Unter dem Aspekt des Fristenlaufs müsste die Koalition bis Anfang März 2022 scheitern, damit sich Wahlen vor dem Sommer ausgehen.
Nach dem Sommer wird es nämlich terminlich eng. Spätestens im November muss der erste Durchgang der Bundespräsidentenwahl stattfinden, um genügend Spielraum für eine Stichwahl vor Weihnachten zu haben. Am 26. Jänner 2023 ist die laufende Amtsperiode zu Ende, da muss Alexander Van der Bellen oder dessen Nachfolger gewählt sein.
Im September 2022 wird der Hofburg-Wahlkampf starten. Derzeit geht man in den Parteien davon aus, dass Van der Bellen für eine zweite Amtszeit kandidiert.
Terminlich ist das Korsett für Neuwahlen also eher eng. Aber wie wahrscheinlich sind sie politisch?
Am ehesten will die FPÖ wählen, weil ihr Zugewinne winken und ihre Personalsituation geklärt ist: Spitzenkandidat würde Parteichef Herbert Kickl.
Bei den Neos ist es ähnlich. Beate Meinl-Reisinger ist Fixstarterin.
Die SPÖ würde bei Wahlen zwar zulegen, aber Pamela Rendi-Wagner kann nicht sicher sein, dass ihre Partei sie aufstellt. Ihr Plan, Kanzlerin zu werden, ging nicht auf. Hans Peter Doskozil lauert weiter im Hintergrund, es könnte aber auch jemand Dritter auf den Plan treten. Ein Personalstreit scheint in der SPÖ unausweichlich.
Die ÖVP hat kaum Interesse an Wahlen – da muss man nur die Umfragen anschauen. Kanzleramt und Regierungsbeteiligung könnten futsch sein, wenn sich Mehrheiten ohne ÖVP rechnerisch ausgehen oder politisch finden (Grafik).
Zudem schweben über ÖVP-Obmann Sebastian Kurz Gerichtsverfahren und weitere Ermittlungen.
Bleiben die Grünen als entscheidende Partei für eine Neuwahl-Mehrheit im Nationalrat. Auch sie haben kein Motiv für Wahlen: Sie sind bereits Partner in einer Bundesregierung; und sie sind durch die jüngsten Ereignisse politisch gestärkt.
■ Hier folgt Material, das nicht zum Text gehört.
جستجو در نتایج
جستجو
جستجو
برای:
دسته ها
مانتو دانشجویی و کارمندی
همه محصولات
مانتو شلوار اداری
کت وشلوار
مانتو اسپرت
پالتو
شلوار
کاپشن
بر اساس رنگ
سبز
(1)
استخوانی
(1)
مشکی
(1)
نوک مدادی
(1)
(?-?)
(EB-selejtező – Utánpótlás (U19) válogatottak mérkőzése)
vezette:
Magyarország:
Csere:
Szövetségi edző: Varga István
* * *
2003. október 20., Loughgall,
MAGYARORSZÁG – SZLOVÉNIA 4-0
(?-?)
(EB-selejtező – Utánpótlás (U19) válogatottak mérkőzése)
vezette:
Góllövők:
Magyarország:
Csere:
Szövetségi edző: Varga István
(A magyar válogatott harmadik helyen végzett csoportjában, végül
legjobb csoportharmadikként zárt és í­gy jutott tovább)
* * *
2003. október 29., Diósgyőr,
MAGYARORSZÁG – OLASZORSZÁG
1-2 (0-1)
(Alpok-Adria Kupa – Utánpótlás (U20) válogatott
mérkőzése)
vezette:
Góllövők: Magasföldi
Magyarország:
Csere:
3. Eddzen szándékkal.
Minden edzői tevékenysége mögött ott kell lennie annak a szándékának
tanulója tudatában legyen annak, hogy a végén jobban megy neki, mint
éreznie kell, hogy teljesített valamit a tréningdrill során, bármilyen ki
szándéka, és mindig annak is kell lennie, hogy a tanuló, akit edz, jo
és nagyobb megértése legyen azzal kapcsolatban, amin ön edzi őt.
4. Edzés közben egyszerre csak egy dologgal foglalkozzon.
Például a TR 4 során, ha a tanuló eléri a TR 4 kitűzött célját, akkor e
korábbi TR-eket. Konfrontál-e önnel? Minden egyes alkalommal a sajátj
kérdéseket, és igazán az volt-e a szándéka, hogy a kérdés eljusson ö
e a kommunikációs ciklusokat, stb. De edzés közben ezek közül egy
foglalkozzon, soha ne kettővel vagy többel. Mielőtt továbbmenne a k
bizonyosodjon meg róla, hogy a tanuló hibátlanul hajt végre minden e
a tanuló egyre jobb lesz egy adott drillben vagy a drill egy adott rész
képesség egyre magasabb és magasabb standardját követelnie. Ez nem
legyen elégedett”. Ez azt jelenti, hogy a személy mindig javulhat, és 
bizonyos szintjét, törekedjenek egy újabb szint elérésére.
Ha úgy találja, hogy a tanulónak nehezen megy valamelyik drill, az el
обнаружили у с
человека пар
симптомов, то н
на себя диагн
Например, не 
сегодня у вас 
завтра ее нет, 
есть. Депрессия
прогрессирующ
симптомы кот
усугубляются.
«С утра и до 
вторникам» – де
Dennoch gibt es realistische Neuwahl-Szenarien:
- Es kommt zu weiteren Enthüllungen, und die Grünen fürchten, als ÖVP-Partner beschädigt zu werden.
- Die Türkisen üben Vergeltung, weil die Grünen Kurz zum Rückzug zwangen. Alexander Schallenberg und Werner Kogler wollen "die entstandenen Gräben" zwar "zuschütten", aber das muss erst einmal gelingen. Es wäre nicht die erste Regierung, die an Zerrüttung scheitert.
Kurz genießt unter den ÖVP-Anhängern immer noch enormen Rückhalt.